* [Data records]
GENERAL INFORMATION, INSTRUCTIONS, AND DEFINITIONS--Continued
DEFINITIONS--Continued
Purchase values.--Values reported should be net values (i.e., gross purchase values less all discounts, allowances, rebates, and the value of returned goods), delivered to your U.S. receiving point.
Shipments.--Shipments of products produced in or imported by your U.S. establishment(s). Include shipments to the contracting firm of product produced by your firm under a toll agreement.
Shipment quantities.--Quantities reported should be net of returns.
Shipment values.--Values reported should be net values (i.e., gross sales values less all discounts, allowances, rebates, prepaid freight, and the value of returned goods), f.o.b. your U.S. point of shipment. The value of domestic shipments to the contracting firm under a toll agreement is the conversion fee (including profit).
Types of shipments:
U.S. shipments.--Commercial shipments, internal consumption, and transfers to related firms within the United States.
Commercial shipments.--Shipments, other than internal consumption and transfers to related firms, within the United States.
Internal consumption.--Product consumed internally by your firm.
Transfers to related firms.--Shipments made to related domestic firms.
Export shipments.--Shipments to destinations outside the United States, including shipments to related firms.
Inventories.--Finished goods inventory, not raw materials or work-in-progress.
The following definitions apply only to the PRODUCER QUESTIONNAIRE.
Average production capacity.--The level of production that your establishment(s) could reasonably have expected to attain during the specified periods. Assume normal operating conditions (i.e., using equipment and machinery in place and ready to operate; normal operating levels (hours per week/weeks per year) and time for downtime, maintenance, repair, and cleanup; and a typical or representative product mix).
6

==

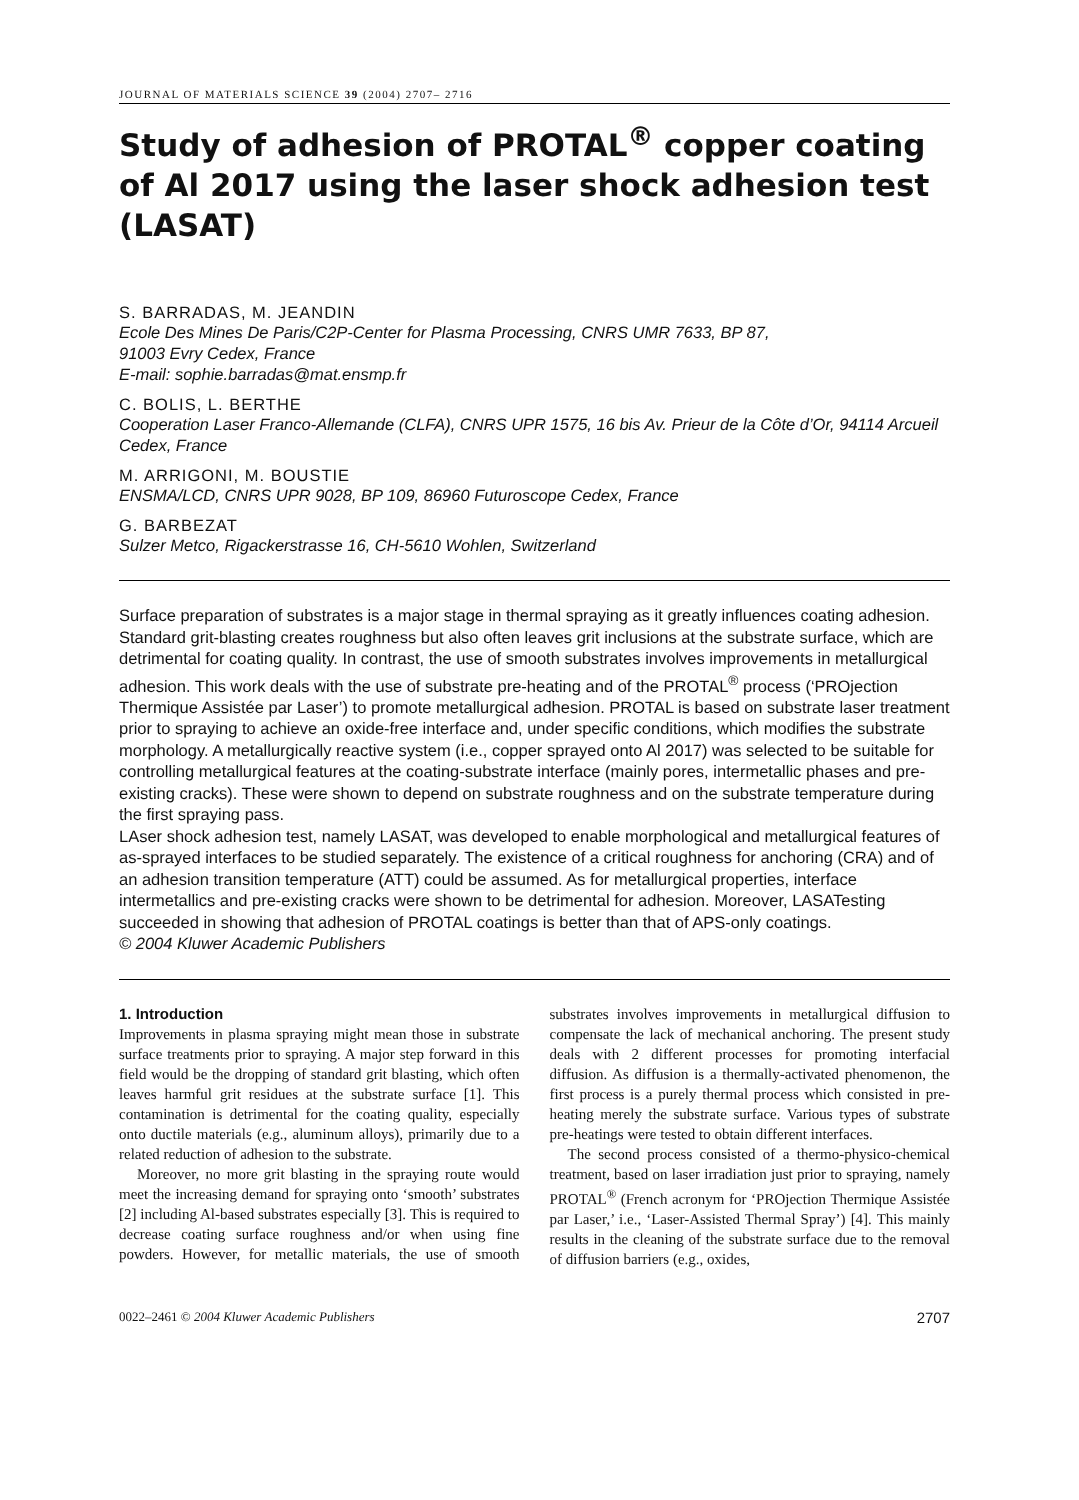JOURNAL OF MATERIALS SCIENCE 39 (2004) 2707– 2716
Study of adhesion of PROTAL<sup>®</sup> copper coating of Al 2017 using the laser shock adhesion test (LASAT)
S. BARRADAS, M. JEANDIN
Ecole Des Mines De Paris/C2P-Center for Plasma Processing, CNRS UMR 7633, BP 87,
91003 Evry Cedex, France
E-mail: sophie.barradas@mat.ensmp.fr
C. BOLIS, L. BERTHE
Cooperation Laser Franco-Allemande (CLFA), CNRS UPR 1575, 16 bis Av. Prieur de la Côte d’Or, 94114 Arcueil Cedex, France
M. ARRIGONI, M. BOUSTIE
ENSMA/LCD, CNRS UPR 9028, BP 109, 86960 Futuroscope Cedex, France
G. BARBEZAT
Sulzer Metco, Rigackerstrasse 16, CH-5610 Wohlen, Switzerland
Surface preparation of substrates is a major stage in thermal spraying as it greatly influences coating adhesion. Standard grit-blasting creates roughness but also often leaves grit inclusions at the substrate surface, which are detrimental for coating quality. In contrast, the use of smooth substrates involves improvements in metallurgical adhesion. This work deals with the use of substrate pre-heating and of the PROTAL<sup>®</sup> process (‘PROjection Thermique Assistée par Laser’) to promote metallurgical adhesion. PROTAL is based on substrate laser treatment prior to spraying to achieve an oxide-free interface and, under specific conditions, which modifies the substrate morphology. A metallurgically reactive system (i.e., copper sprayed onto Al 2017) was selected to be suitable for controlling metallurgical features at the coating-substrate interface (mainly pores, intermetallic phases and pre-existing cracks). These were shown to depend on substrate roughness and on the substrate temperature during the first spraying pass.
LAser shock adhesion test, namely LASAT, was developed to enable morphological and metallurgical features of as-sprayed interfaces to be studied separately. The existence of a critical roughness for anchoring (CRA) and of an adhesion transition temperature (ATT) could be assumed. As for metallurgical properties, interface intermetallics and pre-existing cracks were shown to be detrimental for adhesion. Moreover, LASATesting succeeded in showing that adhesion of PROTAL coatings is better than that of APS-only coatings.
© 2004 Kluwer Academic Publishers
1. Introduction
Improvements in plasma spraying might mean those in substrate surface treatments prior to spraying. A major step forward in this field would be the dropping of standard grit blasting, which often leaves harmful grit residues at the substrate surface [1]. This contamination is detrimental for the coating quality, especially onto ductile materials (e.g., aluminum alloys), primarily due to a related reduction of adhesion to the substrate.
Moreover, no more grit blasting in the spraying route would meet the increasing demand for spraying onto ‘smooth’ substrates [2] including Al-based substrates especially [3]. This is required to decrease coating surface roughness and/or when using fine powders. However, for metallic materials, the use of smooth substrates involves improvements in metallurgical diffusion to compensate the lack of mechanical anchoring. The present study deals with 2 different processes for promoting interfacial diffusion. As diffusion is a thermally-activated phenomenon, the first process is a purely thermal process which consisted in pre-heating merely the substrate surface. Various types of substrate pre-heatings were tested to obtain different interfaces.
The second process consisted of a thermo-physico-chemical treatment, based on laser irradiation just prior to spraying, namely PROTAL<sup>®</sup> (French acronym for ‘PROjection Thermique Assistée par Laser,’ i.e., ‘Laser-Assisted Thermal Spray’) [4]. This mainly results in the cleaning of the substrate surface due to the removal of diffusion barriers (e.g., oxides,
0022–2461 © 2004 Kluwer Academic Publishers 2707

* [Exercise instructions] Copy each line of the data that contains the word "Cedex", leaving the other lines out.

* [Problem solution]
91003 Evry Cedex, France
Cooperation Laser Franco-Allemande (CLFA), CNRS UPR 1575, 16 bis Av. Prieur de la Côte d’Or, 94114 Arcueil Cedex, France
ENSMA/LCD, CNRS UPR 9028, BP 109, 86960 Futuroscope Cedex, France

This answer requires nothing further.